A beer trap will entice slugs

A beer trap will entice slugs

5. Traps

Beers traps for slugs do work. Codling and Plum moth traps hung from apple trees and other ‘sticky’ traps can also be effective, using  a pheromone stuck to a sticky base which attracts male insects and gets them stuck in the glue. Greasebands painted around the trunks of apple trees in autumn will prevent the wingless female winter moth from climbing up the tree to mate. Sticky glue is also useful for glasshouse staging if you have a problem with ants. Sticky yellow bits of card hung up in greenhouses can help reduce the white fly population.

6. Beneficial bugs

These are your best friends when it comes to controlling pests in your garden. Planting simple annuals among the veg (e.g.
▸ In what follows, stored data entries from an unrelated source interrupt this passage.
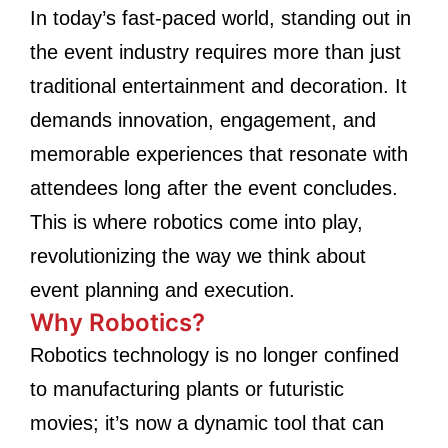
In today’s fast-paced world, standing out in
the event industry requires more than just
traditional entertainment and decoration. It
demands innovation, engagement, and
memorable experiences that resonate with
attendees long after the event concludes.
This is where robotics come into play,
revolutionizing the way we think about
event planning and execution.
Why Robotics?
Robotics technology is no longer confined
to manufacturing plants or futuristic
movies; it’s now a dynamic tool that can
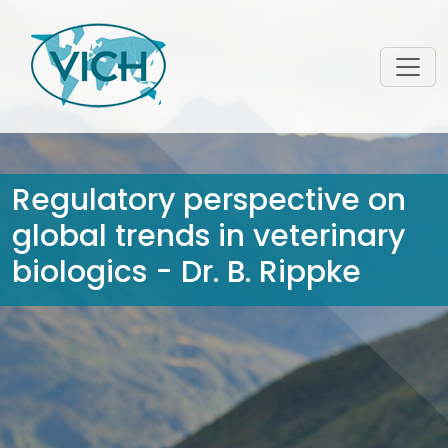
Regulatory perspective on
global trends in veterinary
biologics - Dr. B. Rippke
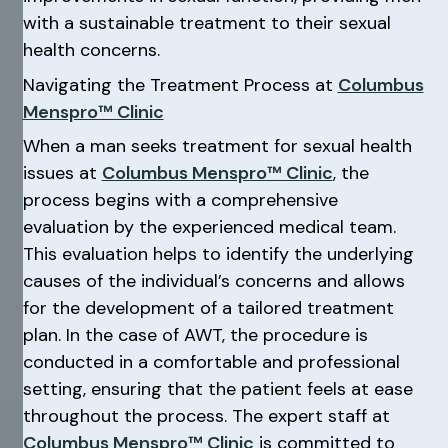
with a sustainable treatment to their sexual
health concerns.
Navigating the Treatment Process at
Columbus
Menspro™ Clinic
When a man seeks treatment for sexual health
issues at
Columbus Menspro™ Clinic
, the
process begins with a comprehensive
evaluation by the experienced medical team.
This evaluation helps to identify the underlying
causes of the individual’s concerns and allows
for the development of a tailored treatment
plan. In the case of AWT, the procedure is
conducted in a comfortable and professional
setting, ensuring that the patient feels at ease
throughout the process. The expert staff at
Columbus Menspro™ Clinic
is committed to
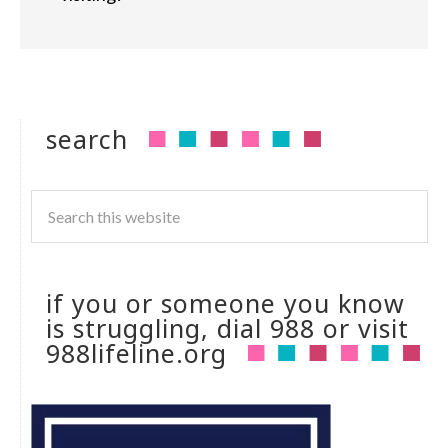
search
if you or someone you know
is struggling, dial 988 or visit
988lifeline.org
Marigolds, Californian poppies), will attract  a wealth of beneficial insects  like ladybirds and hoverflies which will gobble up your aphids. I’ve put some marigolds alongside my tomatoes in the greenhouse for this reason and also planted Nasturtiums which can attract cabbage white butterflies as a diversion away from my Brassicas.You can also plant a few native shrubs and herbaceous perennials (e.g. hazel and hardy geraniums), create a pond, leave a small pile of logs in the corner of the garden or create a ‘bug hotel’  and feed the birds throughout the winter. There are other ‘biological controls’  that you can buy to deal w ith specific problems- little packets of some of the bugs for use in the greenhouse as well as nematodes that can attack some of the more troublesome pests.  Any or all of these will keep enough wildlife in your garden to eat literally thousands of pests and their eggs!
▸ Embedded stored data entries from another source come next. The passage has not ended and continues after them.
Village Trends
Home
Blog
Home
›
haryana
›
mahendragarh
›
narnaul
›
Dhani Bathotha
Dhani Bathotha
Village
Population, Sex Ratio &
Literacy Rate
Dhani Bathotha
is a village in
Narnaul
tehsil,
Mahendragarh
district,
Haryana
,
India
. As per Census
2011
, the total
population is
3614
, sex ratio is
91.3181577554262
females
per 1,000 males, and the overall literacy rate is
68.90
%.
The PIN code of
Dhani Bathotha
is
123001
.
'Bishybarnabee' - or a ladybird- will eat loads of aphids at one sitting

‘Bishybarnabee’ – or a ladybird- will eat loads of aphids at one sitting

7. Keep it clean

Think ‘clean cut’. If you’re removing a dead or diseased branch from a tree (e.g one with coral spot), make sure you cut into healthy wood and always wash your tools in boiling water or wipe them with surgical spirit afterwards. Scrub out pots and give your greenhouse a good scrub every winter to get rid of over wintering pests. Maximise air circulation by correct pruning of plants and leaving  just a little more space between plants will help control fungal diseases, though his needs to be balanced of course against closer planting to keep weeds under control! Controlling powdery mildew in Roses is something that benefits from greater air circulation, for instance. Finally, and most importantly, be vigilant and check your plants regularly so that any pests and diseases don’t get a foothold. For example, start checking the centre of any Gooseberry bushes in April for Sawfly eggs and larvae. Also be wary of accepting gifts of onion and cabbage plants, as they may well carry onion white rot or clubroot respectively!

So, not a spray in sight – rather planning, forethought, observation and simple control measures can help you beat those garden pests and diseases!